Algal and bacterial blooms
During periods of excessive heat, cattle can be observed loafing in ponds more frequently. When livestock are able to wade and loaf in ponds, their manure, urine and disturbance of pond sediments increase the nutrient load in the water, which in turn promotes algal and bacterial blooms. These blooms can reduce water quality and intake, as well as produce moderate to severe toxicity. Preventing cattle from loafing in a pond can help extend water quality and quantity. One way to limit livestock access to pond water is by fencing out most of a pond and constructing a water access point (see the Ag News and Views article Pond Fencing).
While most algal and bacterial blooms are not toxic, it is nearly impossible to identify poisonous species without a laboratory analysis of a sample. Cyanobacteria (also called blue-green algae) can produce neurotoxins and cause liver damage. The effects of animals (or humans) suffering from neurotoxins include weakness, difficulty breathing, staggering, convulsions and possible death. Liver damage in an animal is often less acute, taking days to occur, and may only be identified by a postmortem exam. These bacteria get their energy from the sun. As they store the energy, they create tiny pockets of air. Cyanobacteria regulate their volume/amount of air to move up and down in the water (like a small submarine) to find nutrients. The bacteria themselves are not a concern. The issue occurs when some species release toxins that can be potentially lethal to livestock. This is particularly a problem during drought conditions as temperatures rise and water levels become low. A potential danger sign of cyanobacteria toxicity can be the presence of dead fish, turtles or small mammals on the downwind side of a pond.
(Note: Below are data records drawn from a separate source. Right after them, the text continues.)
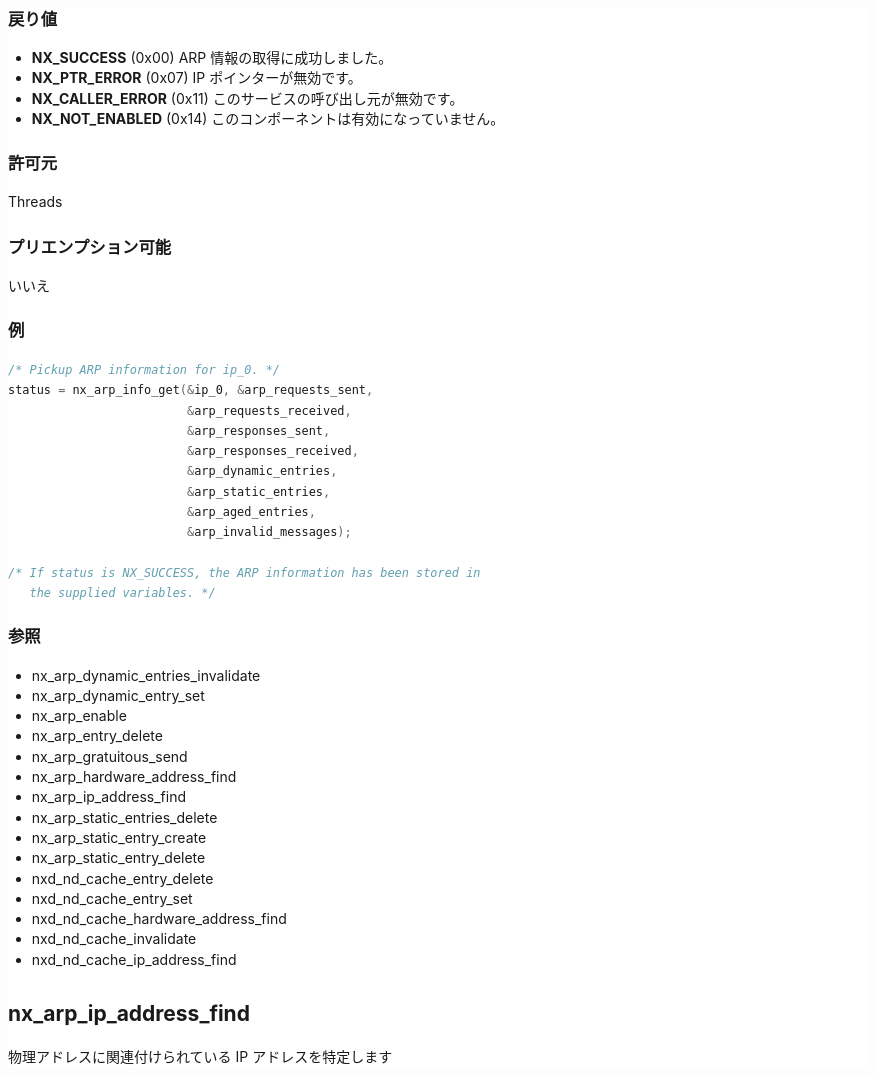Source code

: ### <a name="return-values"></a>戻り値

- **NX_SUCCESS** (0x00) ARP 情報の取得に成功しました。
- **NX_PTR_ERROR** (0x07) IP ポインターが無効です。
- **NX_CALLER_ERROR** (0x11) このサービスの呼び出し元が無効です。
- **NX_NOT_ENABLED** (0x14) このコンポーネントは有効になっていません。

### <a name="allowed-from"></a>許可元

Threads

### <a name="preemption-possible"></a>プリエンプション可能

いいえ

### <a name="example"></a>例

```c
/* Pickup ARP information for ip_0. */
status = nx_arp_info_get(&ip_0, &arp_requests_sent,
                         &arp_requests_received,
                         &arp_responses_sent,
                         &arp_responses_received,
                         &arp_dynamic_entries,
                         &arp_static_entries,
                         &arp_aged_entries,
                         &arp_invalid_messages);

/* If status is NX_SUCCESS, the ARP information has been stored in
   the supplied variables. */
```
### <a name="see-also"></a>参照

- nx_arp_dynamic_entries_invalidate
- nx_arp_dynamic_entry_set
- nx_arp_enable
- nx_arp_entry_delete
- nx_arp_gratuitous_send
- nx_arp_hardware_address_find
- nx_arp_ip_address_find
- nx_arp_static_entries_delete
- nx_arp_static_entry_create
- nx_arp_static_entry_delete
- nxd_nd_cache_entry_delete
- nxd_nd_cache_entry_set
- nxd_nd_cache_hardware_address_find
- nxd_nd_cache_invalidate
- nxd_nd_cache_ip_address_find

## <a name="nx_arp_ip_address_find"></a>nx_arp_ip_address_find
物理アドレスに関連付けられている IP アドレスを特定します
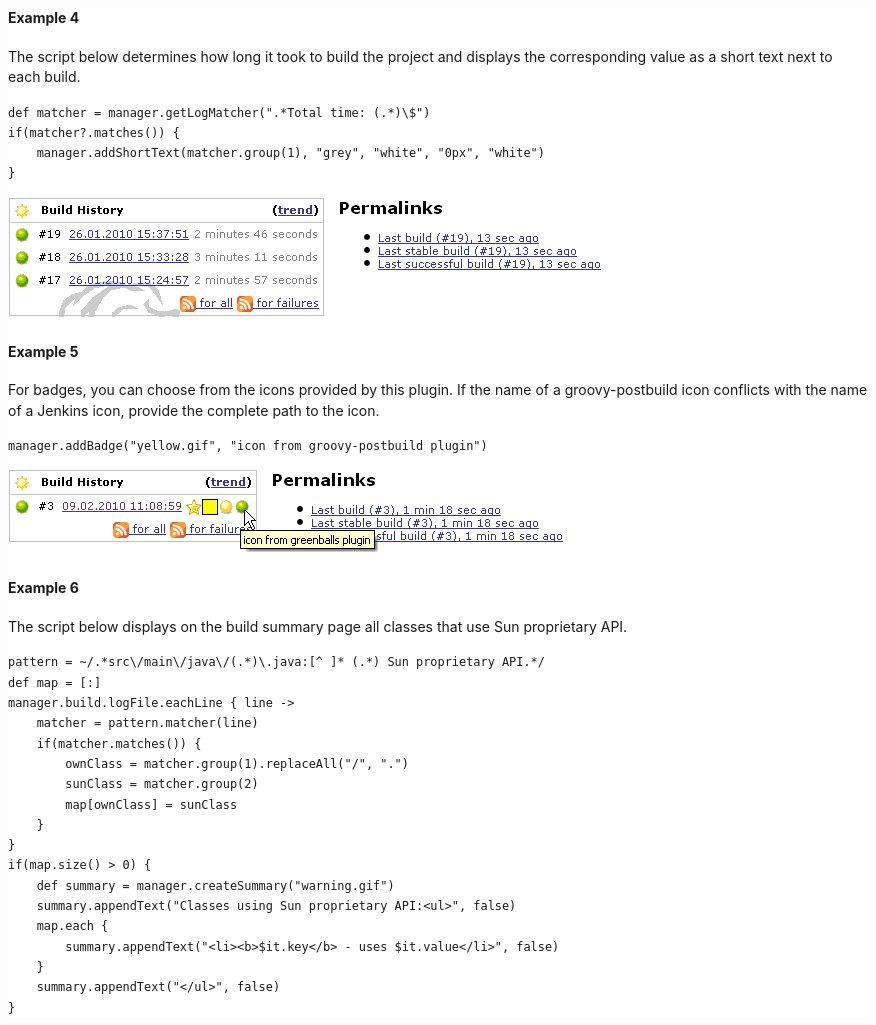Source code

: #### Example 4

The script below determines how long it took to build the project and displays the corresponding value as a short text next to each build.

``` syntaxhighlighter-pre
def matcher = manager.getLogMatcher(".*Total time: (.*)\$")
if(matcher?.matches()) {
    manager.addShortText(matcher.group(1), "grey", "white", "0px", "white")
}
```

![](docs/images/example4.gif)

#### Example 5

For badges, you can choose from the icons provided by this plugin.
If the name of a groovy-postbuild icon conflicts with the name of a Jenkins icon, provide the complete path to the icon.

``` syntaxhighlighter-pre
manager.addBadge("yellow.gif", "icon from groovy-postbuild plugin")
```

![](docs/images/example5.gif)

#### Example 6

The script below displays on the build summary page all classes that use Sun proprietary API.

``` syntaxhighlighter-pre
pattern = ~/.*src\/main\/java\/(.*)\.java:[^ ]* (.*) Sun proprietary API.*/
def map = [:]
manager.build.logFile.eachLine { line ->
    matcher = pattern.matcher(line)
    if(matcher.matches()) {
        ownClass = matcher.group(1).replaceAll("/", ".")
        sunClass = matcher.group(2)
        map[ownClass] = sunClass
    }
}
if(map.size() > 0) {
    def summary = manager.createSummary("warning.gif")
    summary.appendText("Classes using Sun proprietary API:<ul>", false)
    map.each {
        summary.appendText("<li><b>$it.key</b> - uses $it.value</li>", false)
    }
    summary.appendText("</ul>", false)
}
```
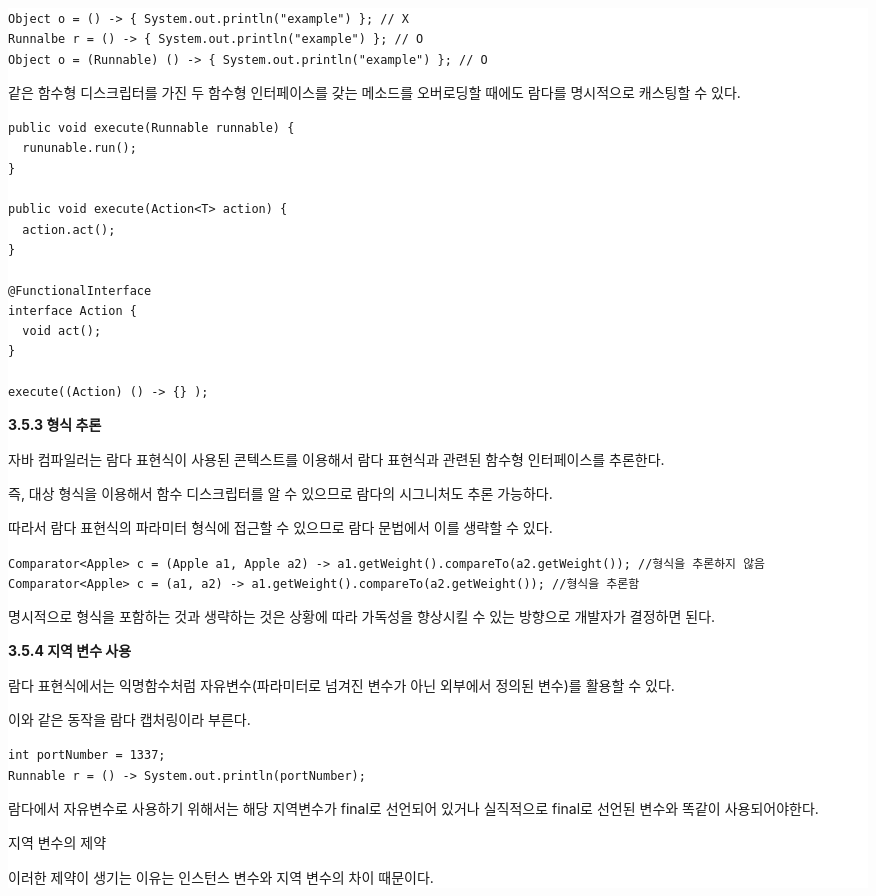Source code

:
 ```
Object o = () -> { System.out.println("example") }; // X
Runnalbe r = () -> { System.out.println("example") }; // O
Object o = (Runnable) () -> { System.out.println("example") }; // O
```

같은 함수형 디스크립터를 가진 두 함수형 인터페이스를 갖는 메소드를 오버로딩할 때에도 람다를 명시적으로 캐스팅할 수 있다.

```
public void execute(Runnable runnable) {
  rununable.run();
}

public void execute(Action<T> action) {
  action.act();
}

@FunctionalInterface
interface Action {
  void act();
}

execute((Action) () -> {} );
```

**3.5.3 형식 추론**

자바 컴파일러는 람다 표현식이 사용된 콘텍스트를 이용해서 람다 표현식과 관련된 함수형 인터페이스를 추론한다.

즉, 대상 형식을 이용해서 함수 디스크립터를 알 수 있으므로 람다의 시그니처도 추론 가능하다.

따라서 람다 표현식의 파라미터 형식에 접근할 수 있으므로 람다 문법에서 이를 생략할 수 있다.

```
Comparator<Apple> c = (Apple a1, Apple a2) -> a1.getWeight().compareTo(a2.getWeight()); //형식을 추론하지 않음
Comparator<Apple> c = (a1, a2) -> a1.getWeight().compareTo(a2.getWeight()); //형식을 추론함

```

명시적으로 형식을 포함하는 것과 생략하는 것은 상황에 따라 가독성을 향상시킬 수 있는 방향으로 개발자가 결정하면 된다.

**3.5.4 지역 변수 사용**

람다 표현식에서는 익명함수처럼 자유변수(파라미터로 넘겨진 변수가 아닌 외부에서 정의된 변수)를 활용할 수 있다.

이와 같은 동작을 람다 캡처링이라 부른다.

```
int portNumber = 1337;
Runnable r = () -> System.out.println(portNumber);
```

람다에서 자유변수로 사용하기 위해서는 해당 지역변수가 final로 선언되어 있거나 실직적으로 final로 선언된 변수와 똑같이 사용되어야한다.

&#x20;

지역 변수의 제약

이러한 제약이 생기는 이유는 인스턴스 변수와 지역 변수의 차이 때문이다.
Pond water can be tested to determine whether it is of sufficient quality for livestock consumption; however, the water test is only a snapshot of the day when it was collected. By the time test results are known, water quality could change significantly. The take home message is to constantly monitor your pond water quality, especially as quantity becomes more limited, and have plans for alternate water sources. As long as water levels in earthen impoundments remain low, water quality should be monitored regularly.